— Supplied material —
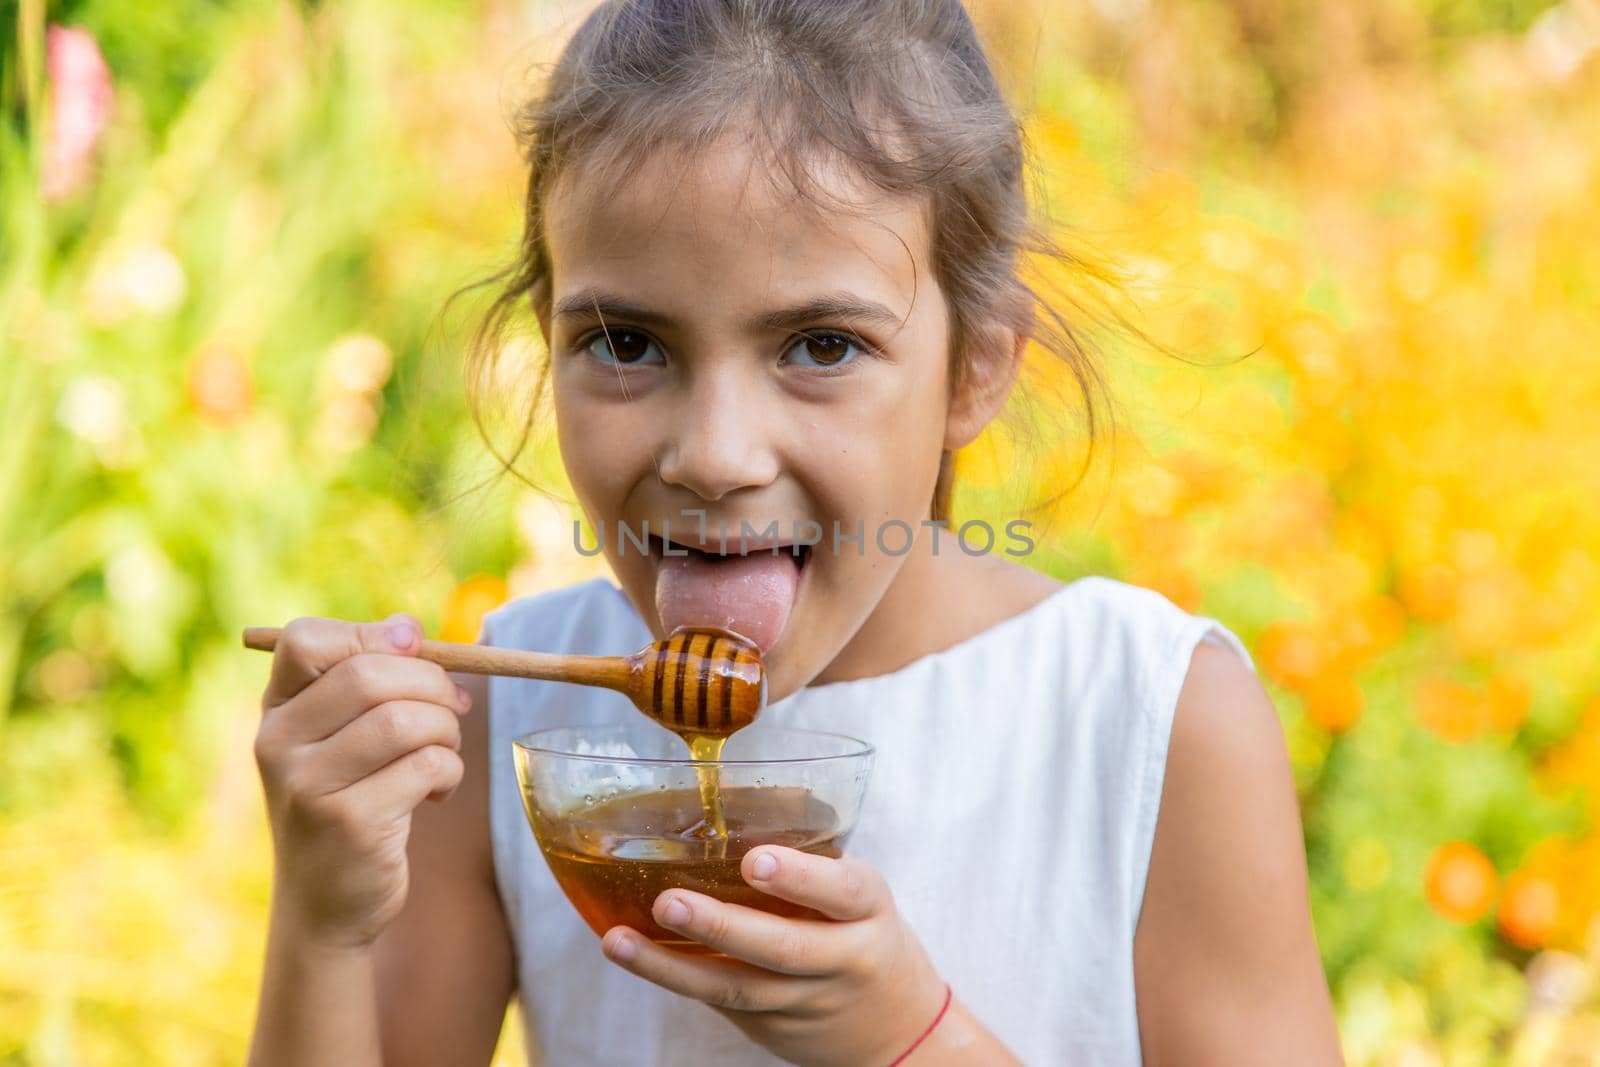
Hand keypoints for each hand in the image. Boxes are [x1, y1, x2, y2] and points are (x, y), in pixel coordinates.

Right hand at [252, 613, 472, 948]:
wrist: (323, 907)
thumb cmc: (345, 804)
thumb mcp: (339, 740)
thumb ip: (366, 681)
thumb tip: (406, 627)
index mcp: (275, 712)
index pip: (306, 641)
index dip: (370, 635)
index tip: (412, 651)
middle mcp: (279, 745)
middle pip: (369, 675)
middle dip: (431, 684)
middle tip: (452, 708)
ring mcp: (309, 787)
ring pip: (404, 721)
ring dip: (446, 731)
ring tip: (444, 754)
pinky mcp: (350, 824)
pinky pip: (427, 767)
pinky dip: (449, 773)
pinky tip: (435, 793)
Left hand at [600, 847, 947, 1066]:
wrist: (894, 1028)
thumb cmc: (861, 932)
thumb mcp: (857, 893)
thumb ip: (808, 860)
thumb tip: (721, 797)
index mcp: (867, 910)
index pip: (842, 892)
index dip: (800, 878)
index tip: (755, 860)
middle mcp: (841, 959)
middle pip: (782, 949)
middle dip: (722, 927)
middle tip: (668, 902)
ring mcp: (804, 1000)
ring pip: (737, 987)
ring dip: (673, 965)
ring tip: (622, 942)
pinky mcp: (771, 1027)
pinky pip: (720, 1000)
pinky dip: (675, 977)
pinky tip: (634, 955)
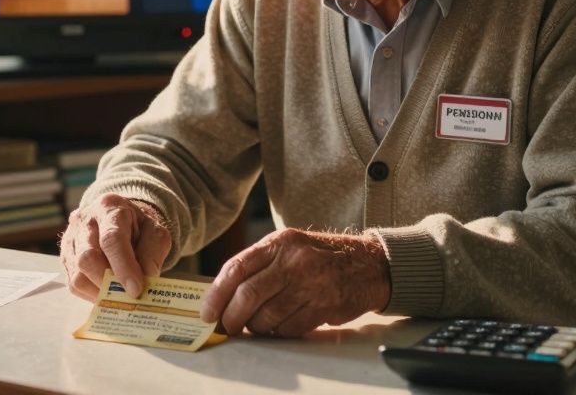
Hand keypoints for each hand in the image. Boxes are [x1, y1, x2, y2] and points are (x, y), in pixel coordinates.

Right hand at [60, 193, 172, 300]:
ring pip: (78, 275)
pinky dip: (93, 294)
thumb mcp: (154, 233)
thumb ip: (153, 252)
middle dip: (110, 283)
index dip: (124, 267)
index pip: (112, 239)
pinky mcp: (65, 258)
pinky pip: (74, 284)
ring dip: (101, 292)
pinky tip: (108, 293)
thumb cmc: (138, 228)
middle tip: (129, 297)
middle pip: (88, 258)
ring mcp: (70, 239)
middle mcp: (84, 221)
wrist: (121, 221)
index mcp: (109, 208)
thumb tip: (146, 277)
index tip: (136, 290)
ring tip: (120, 296)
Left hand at [200, 229, 390, 337]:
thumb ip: (259, 264)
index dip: (216, 294)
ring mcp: (310, 284)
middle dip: (231, 318)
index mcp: (279, 243)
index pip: (236, 268)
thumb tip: (222, 295)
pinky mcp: (323, 305)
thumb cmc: (321, 257)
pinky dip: (279, 332)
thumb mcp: (289, 246)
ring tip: (259, 325)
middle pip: (248, 296)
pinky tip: (282, 324)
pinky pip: (288, 328)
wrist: (368, 264)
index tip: (207, 312)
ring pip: (266, 317)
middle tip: (227, 327)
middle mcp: (293, 261)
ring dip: (256, 328)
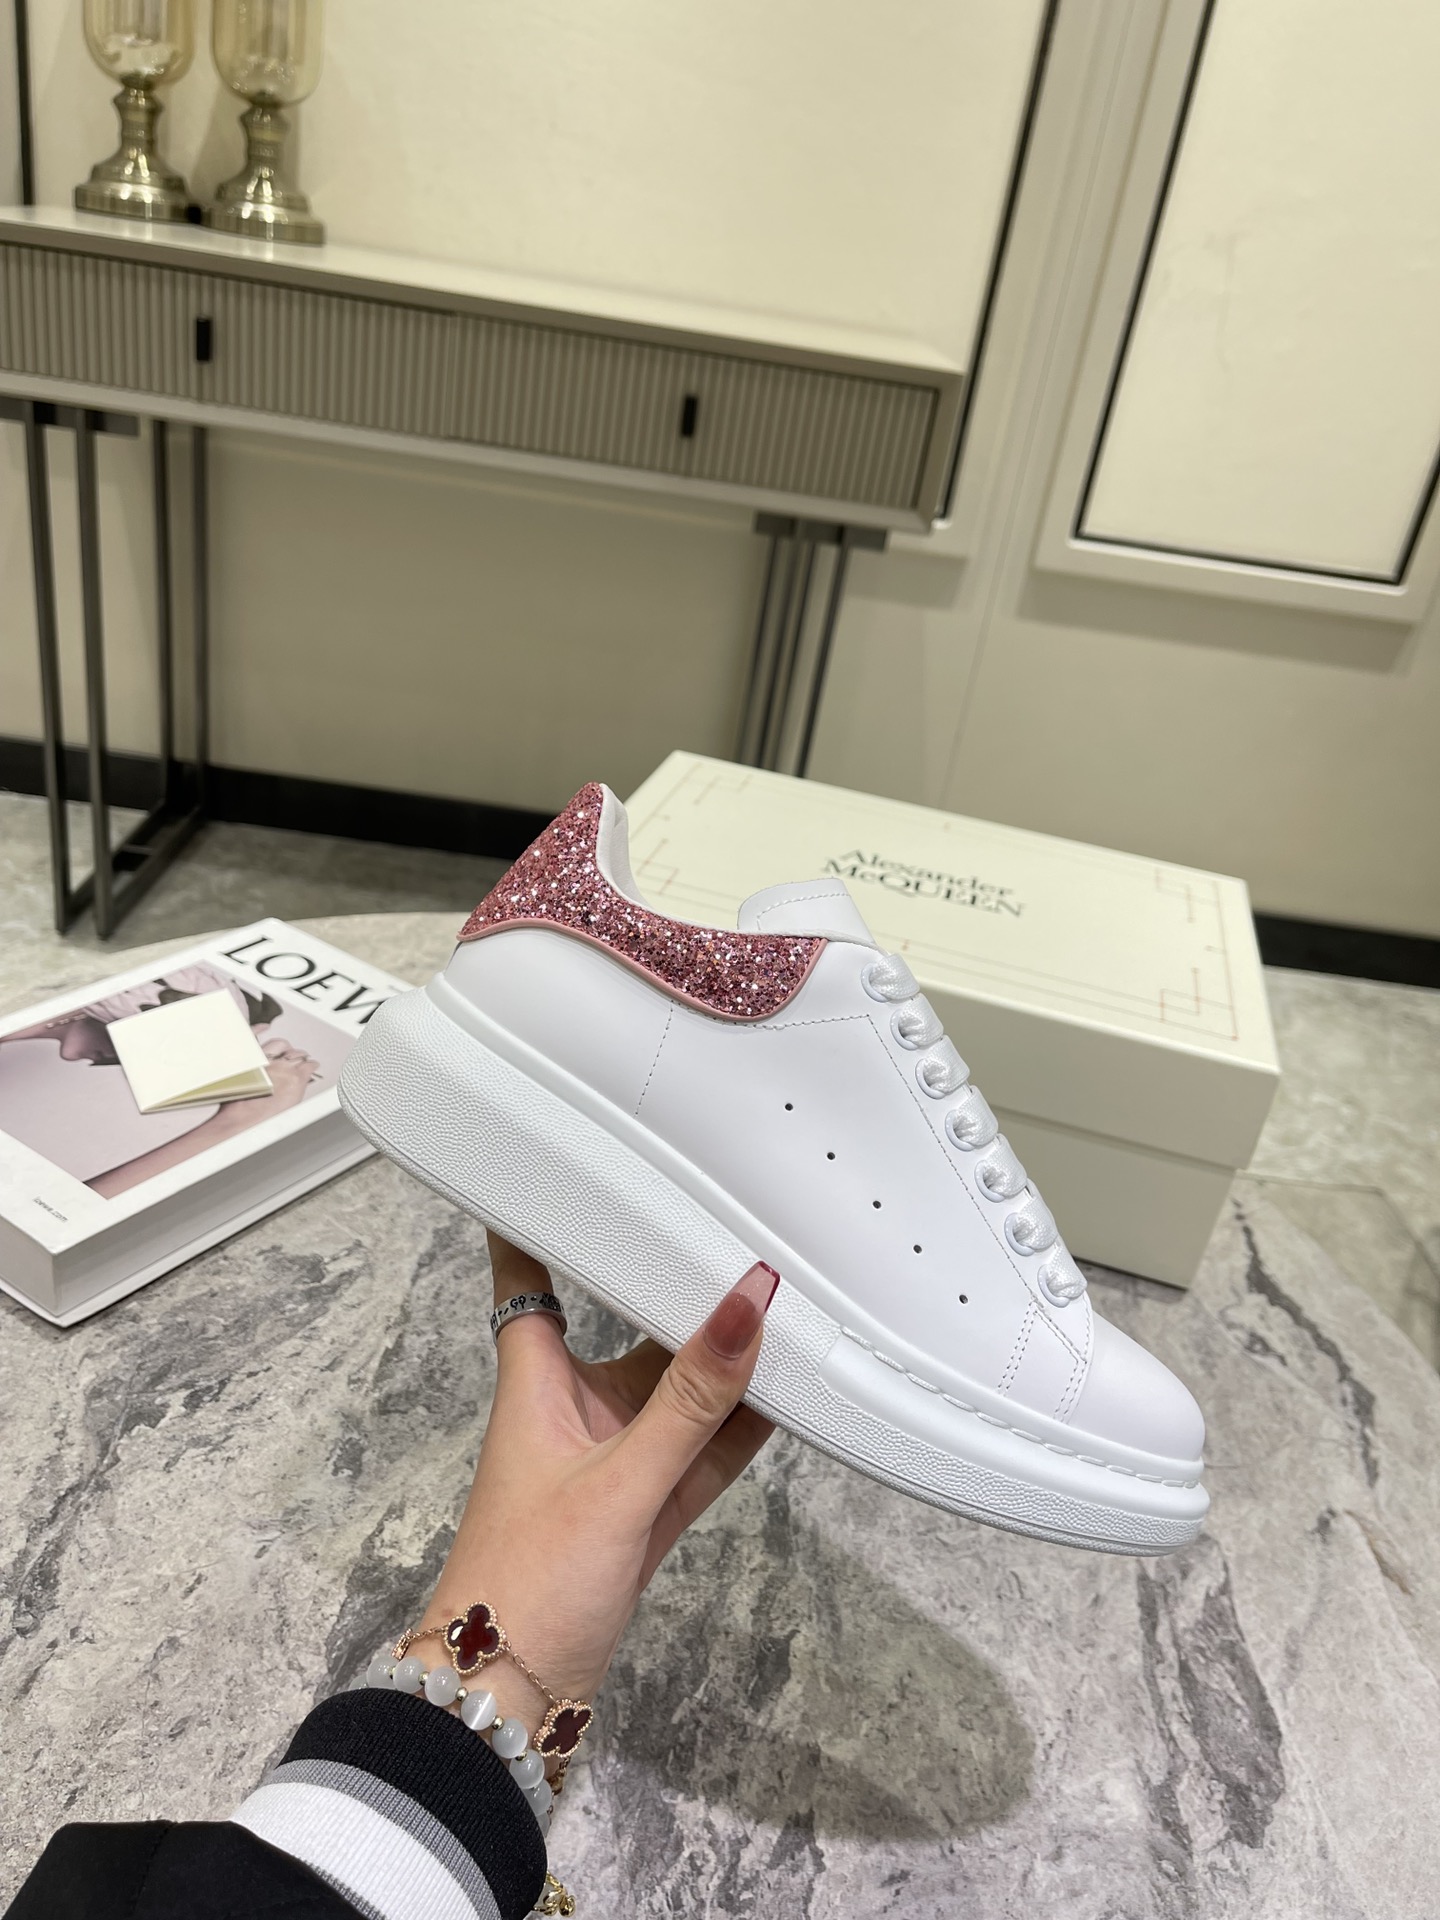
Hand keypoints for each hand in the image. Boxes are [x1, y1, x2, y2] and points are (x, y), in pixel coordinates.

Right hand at [208, 1042, 319, 1135]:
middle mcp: (270, 1059)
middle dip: (287, 1052)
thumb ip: (247, 1067)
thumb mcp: (235, 1077)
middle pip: (285, 1046)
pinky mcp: (297, 1079)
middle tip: (289, 1059)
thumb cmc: (236, 1103)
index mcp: (254, 1056)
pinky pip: (310, 1066)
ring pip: (299, 1055)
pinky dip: (312, 1066)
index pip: (268, 1041)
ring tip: (303, 1063)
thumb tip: (253, 1065)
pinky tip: (313, 1067)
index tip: (277, 1045)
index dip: (275, 1045)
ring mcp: (285, 1068)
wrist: (244, 1117)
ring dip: (300, 1059)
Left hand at [411, 1234, 777, 1747]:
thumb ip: (692, 1397)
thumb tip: (748, 1300)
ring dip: (722, 1353)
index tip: (562, 1157)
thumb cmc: (527, 1582)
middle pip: (628, 1323)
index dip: (537, 1215)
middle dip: (676, 1279)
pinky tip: (790, 1386)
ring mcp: (614, 1459)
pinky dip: (741, 1420)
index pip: (529, 1275)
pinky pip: (702, 1446)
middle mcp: (574, 1407)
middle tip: (732, 1216)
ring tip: (784, 1291)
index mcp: (535, 1382)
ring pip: (678, 1387)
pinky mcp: (645, 1508)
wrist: (507, 1700)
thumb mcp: (619, 1481)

— Problem description —
Output every record above verbatim, excluding images.

— Problem solution —
Hand keypoints for each hand in the image. Boxes are [x1, y1, x2, y2] and points are (x, y), in pixel coordinates.

Right hand at [252, 613, 472, 948]:
wrist: (323, 907)
thumb cmc: (345, 804)
thumb mcp: (339, 740)
thumb ip: (366, 681)
thumb tip: (406, 627)
index mcp: (275, 712)
index pip: (306, 641)
index dip: (370, 635)
index tip: (412, 651)
middle mcp: (279, 745)
middle pip: (369, 675)
middle dip: (431, 684)
middle tip: (452, 708)
ring mcp: (309, 787)
ring pip: (404, 721)
ring dip: (446, 731)
ring tip: (444, 754)
pinky mcp: (350, 824)
pinky pip: (427, 767)
pinky dip: (449, 773)
pinky tip: (435, 793)
Left hand at [600, 847, 947, 1066]:
wrist: (894, 1028)
thumb cmc: (861, 932)
thumb mcp: (857, 893)
thumb ip: (808, 860)
thumb tip: (721, 797)
index mcp: (867, 910)
index pip: (842, 892)
index dip: (800, 878)
index tip: (755, 860)
middle mcp: (841, 959)
middle pip: (782, 949)
middle dip: (722, 927)
middle tip: (668, 902)
ring mcp: (804, 1000)
ring pip: (737, 987)
ring dip: (673, 965)
ring tip: (622, 942)
pinky mcp: (771, 1027)
pinky pip: (720, 1000)
pinky dip: (675, 977)
pinky tip: (634, 955)
Hand keypoints for each hand in the image. Boxes are [x1, y1, x2, y2] and points are (x, y), in pixel coordinates.

Right hand at [60, 193, 172, 300]:
ring pip: (78, 275)
pinky dip: (93, 294)
thumb mcp: (154, 233)
thumb ip: (153, 252)
middle dip: (110, 283)
index dip: (124, 267)
index pip: (112, 239)
pinky mcp: (65, 258)
pinky pip: (74, 284)
ring dip: (101, 292)
pinky tip: (108, 293)
thumb cmc: (138, 228)
middle tip: (129, 297)
middle pip: (88, 258)
ring mcp: (70, 239)
middle mcp: (84, 221)
wrist: (121, 221)
index mcp: (109, 208)
thumb tip: (146, 277)
index tip: (136, 290)
ring tip: (120, 296)
Left hand at [200, 229, 390, 337]:
thumb ip: (259, 264)
index dip: (216, 294)
ring mcp: (310, 284)
middle dip: (231, 318)
index mcp: (279, 243)
index pip: (236, 268)
thumb tip: (222, 295)
pinky mcp: (323, 305)
thumb cmc: (321, 257)
pinky dip: (279, 332)
thumb mcp: (289, 246)
ring tip: (259, 325)
middle pip: (248, 296)
pinky tip: (282, 324)
pinky pip: (288, 328)
wrist: (368, 264)
index tip: (207, 312)
ring pip: (266, 317)
middle tip: (227, 327)
middle mcp: (293, 261)
ring dip: (256, 328)
Hand keypoints for each hand in the image. Boxes are [x1, y1, x2, y2] and points are (x, y), in pixel coordinates.

Right hand at [208, 1042, 319, 1135]:
middle mcp: (270, 1059)
middle dip: (287, 1052)
thumb ip: (247, 1067)
thumb mcp: (235, 1077)
middle pip: (285, 1046)
pinky mcp: (297, 1079)
middle tip: (289, 1059)
thumb cmc: (236, 1103)
index mcp: (254, 1056)
pinky pip: (310, 1066)
ring pip: (299, 1055)
pinky dip: (312, 1066)
index pip: (268, 1041)
ring tip: (303, 1063)
thumb tip: (253, 1065)
pinky tip: (313, 1067)
index tip: (277, 1045)
index dip: (275, 1045)
ring mcp: (285, 1068)
wrist: (244, 1117)
ring dip: (300, 1059)
Left hand at [411, 1234, 777, 1747]:
thumb ip: (692, 1397)
thumb tip: (748, 1300)
ring dip: (722, 1353)
index tip: (562, 1157)
thumb cmc: (527, 1582)
middle pip: (628, 1323)
index dip: (537, 1215)
middle dip: (676, 1279)
pinky tip: (790, 1386)
ring mcp: (614, 1459)
pinky dip: (741, 1420)
index pip: (529, 1275)
pinky pip: (702, 1446)
middle mcp: (574, 1407)
middle tip: (732, 1216)
ring tip: (784, 1291)
index mcp: (535, 1382)
ring pip: (678, 1387)
pinky mcp: (645, 1508)
wrist: (507, 1700)
thumb mcp: (619, 1481)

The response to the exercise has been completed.